* Exercise goal *
Write out the opening lines of the data word for word, up to and including the line with "right ankle: (65, 216)", and leave every picture and every later line out.

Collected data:
★ ★ ★
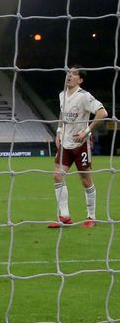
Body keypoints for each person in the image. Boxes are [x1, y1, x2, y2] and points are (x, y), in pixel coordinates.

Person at [49, 65, 107, 229]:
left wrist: (86, 130)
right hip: (65, 144)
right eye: (68, 73)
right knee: (57, 176)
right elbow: (62, 114)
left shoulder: (84, 96)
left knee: (85, 180)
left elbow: (102, 113)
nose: (69, 76)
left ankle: (91, 216)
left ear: (80, 79)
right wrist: (59, 132)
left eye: (74, 74)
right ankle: (65, 216)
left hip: (81, 144)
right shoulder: (62, 95)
★ ★ ★
* Task result *
Body keypoints for each person in the image. Boxes are [x1, y1, x2, y2] and points are (x, y), in pixel coordinates.

Person at [49, 65, 107, 229]:
left wrist: (86, 130)
right hip: (65, 144)
right eye: (68, 73)
right knee: (57, 176)
right elbow: (62, 114)
left shoulder: (84, 96)
left knee: (85, 180)
left elbow: (102, 113)
nose: (69, 76)
left ankle: (91, 216)
left ear: (80, 79)
right wrist: (59, 132)
left eye: (74, 74)
right ankle: (65, 216)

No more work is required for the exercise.